4. Pay Attention To Your Timing
“We’ve all been on those Zoom calls that have gone on too long. If you’re doing a live training, give your audience an agenda so they know what to expect and structure your workshop with breaks and time for Q&A. Another consideration for live trainings is whether or not you’re offering it to a national or global audience. If so, be conscious of your start and end times in different time zones,” reminds Martello.
“If you’re pre-recording lessons, keep them short and actionable. Chunk information in 10-20 minute learning “nuggets” with one key objective per lesson. Think about the one major thing you want them to take away from your course that will give them the transformation they’re looking for.”

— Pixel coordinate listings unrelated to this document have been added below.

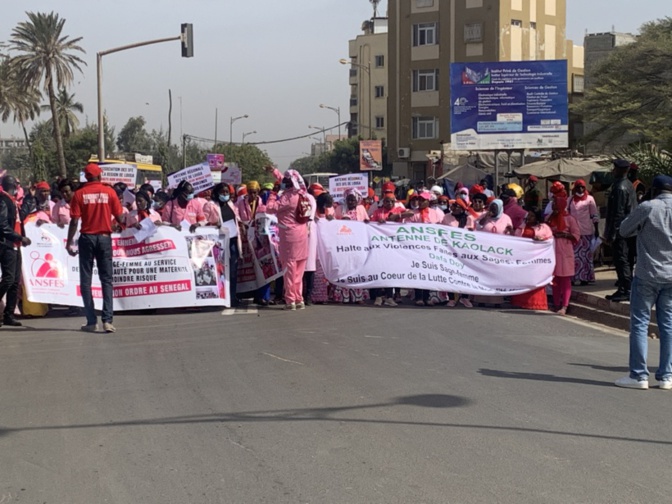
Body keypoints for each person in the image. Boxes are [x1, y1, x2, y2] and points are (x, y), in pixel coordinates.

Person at [615, 175, 672, 390]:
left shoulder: (648, 207)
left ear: (654, 190)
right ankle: (666, 376)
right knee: (668, 326)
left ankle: (639, 375)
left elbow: (623, 230)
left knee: (640, 323)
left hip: (648, 273)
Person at [66, 163, 123, 333]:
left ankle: (91, 321)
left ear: (86, 177)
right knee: (106, 280)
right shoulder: (109, 192)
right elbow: (120, 217)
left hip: (87, 239)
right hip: (104, 239)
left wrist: (69, 242)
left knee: (86, 281)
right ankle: (107, 320)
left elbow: (75, 221)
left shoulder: (79, 194)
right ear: (99, 176)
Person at [265, 167, 310, 310]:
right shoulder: (302, 193)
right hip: (302, 235)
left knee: (289, 269)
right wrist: (275, 172)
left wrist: (273, 193)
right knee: (299, 269)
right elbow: (288, 180)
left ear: (289, 184)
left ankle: (290, 300)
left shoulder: (287, 198)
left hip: (289, 237)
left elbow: (270, 208)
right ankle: (299, 299)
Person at [604, 158, 638, 302]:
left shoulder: (620, 187)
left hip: (622, 230)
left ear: (620, 170)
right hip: (630, 229)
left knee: (621, 260)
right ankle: (625, 288)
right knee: (627, 260)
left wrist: (612, 233)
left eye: (615, 168)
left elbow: (617, 213)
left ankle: (626, 289)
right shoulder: (628, 184)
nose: (613, 170)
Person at [0, 176, 32, 327]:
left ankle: (9, 314)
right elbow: (3, 226)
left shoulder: (12, 201)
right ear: (11, 185)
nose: (18, 188)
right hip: (7, 244)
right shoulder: (3, 201)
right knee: (8, 278)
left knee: (14, 281)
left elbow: (19, 218)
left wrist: (29, 199)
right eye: (16, 185)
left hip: (15, 244)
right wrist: (19, 237)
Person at [511, 209, 553, 310]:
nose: (529, 218)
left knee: (535, 280)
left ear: (537, 217)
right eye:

5. Give Students An Easy Win
“Done-with-you courses, where you create something together and try out techniques during the session, are one way to make sure students achieve success during the class. For example, if you’re leading a webinar on facial acupressure, let students show you that they’ve located and manipulated the proper pressure points for relieving stress. If you’ve gone over Tik Tok video creation, let a few students share quick videos they’ve made,” says Martello.
“Done-with-you courses enable students to ask you questions, try sample exercises and show you their work to get immediate feedback. They’re also easy to pull together because there’s often less for you to prep when you’re teaching live. At the end of the class, encourage students to show off what they’ve learned and tag you online. They’ll be excited to share their newfound skills with others who may decide they need your course, too!”